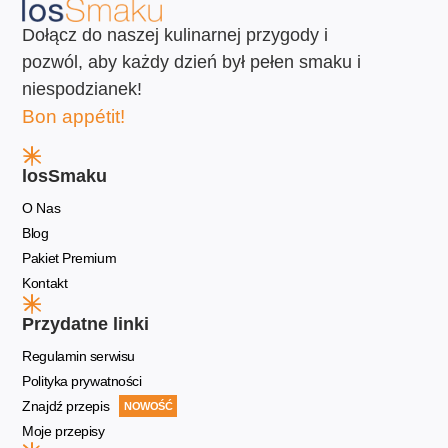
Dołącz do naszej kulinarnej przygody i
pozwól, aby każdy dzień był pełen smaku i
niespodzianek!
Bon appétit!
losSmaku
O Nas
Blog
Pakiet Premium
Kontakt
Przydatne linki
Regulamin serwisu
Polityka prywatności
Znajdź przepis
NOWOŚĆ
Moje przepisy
==
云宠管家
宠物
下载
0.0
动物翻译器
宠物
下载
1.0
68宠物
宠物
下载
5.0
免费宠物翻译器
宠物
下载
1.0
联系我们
...
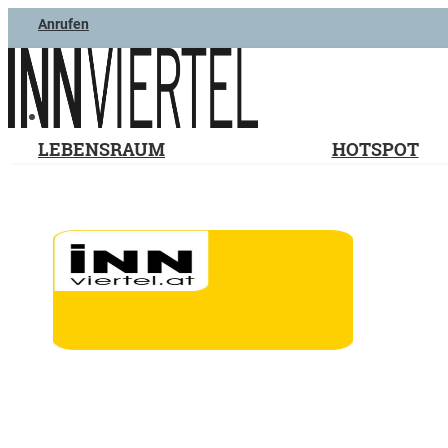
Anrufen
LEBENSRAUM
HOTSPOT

▸ Work required:
What you return should be exactly the lines above, starting at the one with "Dołącz do naszej kulinarnej przygody i" and ending at the one with "Moje przepisy", and nothing else.

▸ Answer below:
Dołącz do naszej kulinarnej przygody i
pozwól, aby każdy dzień był pełen smaku i
niespodzianek!
Bon appétit!
losSmaku
O Nas
Blog
Pakiet Premium
Kontakt
Przydatne linki
Regulamin serwisu
Polityka prywatności
Znajdź przepis
NOWOŚĆ
Moje przepisy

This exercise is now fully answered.